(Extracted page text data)

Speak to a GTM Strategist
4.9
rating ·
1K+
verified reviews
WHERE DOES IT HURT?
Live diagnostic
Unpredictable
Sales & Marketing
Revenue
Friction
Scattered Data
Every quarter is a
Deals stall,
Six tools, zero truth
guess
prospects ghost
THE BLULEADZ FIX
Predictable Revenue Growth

## PROBLEM:
Every line that holds the word "Revenue" should be copied from the records.

## YOUR SOLUTION:
Revenue
Predictable Revenue Growth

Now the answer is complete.